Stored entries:
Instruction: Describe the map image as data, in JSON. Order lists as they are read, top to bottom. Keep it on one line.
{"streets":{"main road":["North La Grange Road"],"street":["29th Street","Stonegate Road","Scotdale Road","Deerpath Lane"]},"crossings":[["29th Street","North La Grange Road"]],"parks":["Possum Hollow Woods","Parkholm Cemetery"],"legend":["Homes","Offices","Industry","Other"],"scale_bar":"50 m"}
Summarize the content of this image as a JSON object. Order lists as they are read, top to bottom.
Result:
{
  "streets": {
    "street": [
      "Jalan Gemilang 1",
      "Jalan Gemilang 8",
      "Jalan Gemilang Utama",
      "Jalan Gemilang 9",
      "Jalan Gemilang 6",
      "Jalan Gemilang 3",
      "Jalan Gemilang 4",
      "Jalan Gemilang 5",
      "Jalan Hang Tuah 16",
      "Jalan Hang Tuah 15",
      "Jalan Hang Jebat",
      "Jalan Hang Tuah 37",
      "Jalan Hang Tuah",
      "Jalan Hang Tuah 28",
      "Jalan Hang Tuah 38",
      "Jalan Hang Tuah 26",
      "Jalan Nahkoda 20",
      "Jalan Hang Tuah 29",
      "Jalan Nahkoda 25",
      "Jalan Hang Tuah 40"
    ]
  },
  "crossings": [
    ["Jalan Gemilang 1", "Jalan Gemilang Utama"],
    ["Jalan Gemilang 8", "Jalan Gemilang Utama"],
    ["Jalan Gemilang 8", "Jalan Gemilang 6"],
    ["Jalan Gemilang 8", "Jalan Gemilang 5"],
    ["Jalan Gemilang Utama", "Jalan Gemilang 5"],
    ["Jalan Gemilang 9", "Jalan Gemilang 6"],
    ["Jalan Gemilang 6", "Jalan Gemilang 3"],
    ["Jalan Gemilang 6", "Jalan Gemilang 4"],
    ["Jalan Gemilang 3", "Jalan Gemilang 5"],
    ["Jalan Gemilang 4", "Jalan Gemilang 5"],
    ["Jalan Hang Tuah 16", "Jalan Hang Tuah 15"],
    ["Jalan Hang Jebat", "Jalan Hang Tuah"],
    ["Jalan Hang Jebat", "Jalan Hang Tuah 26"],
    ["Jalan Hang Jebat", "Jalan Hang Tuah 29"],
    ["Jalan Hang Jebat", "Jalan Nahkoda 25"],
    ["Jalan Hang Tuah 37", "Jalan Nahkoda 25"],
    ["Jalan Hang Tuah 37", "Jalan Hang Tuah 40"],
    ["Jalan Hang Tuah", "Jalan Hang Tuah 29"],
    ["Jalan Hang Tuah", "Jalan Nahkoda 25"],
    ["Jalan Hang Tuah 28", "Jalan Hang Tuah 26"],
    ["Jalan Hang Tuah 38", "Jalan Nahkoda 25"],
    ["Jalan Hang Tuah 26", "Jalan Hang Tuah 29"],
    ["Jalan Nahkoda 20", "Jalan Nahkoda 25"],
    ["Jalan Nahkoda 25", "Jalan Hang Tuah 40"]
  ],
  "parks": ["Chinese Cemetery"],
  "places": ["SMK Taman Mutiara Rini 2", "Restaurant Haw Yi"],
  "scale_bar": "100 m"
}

• **PROMPT**:
Scan the data for lines with the word "Utama". Report only how many there are.

• **TASK ANSWER**:
4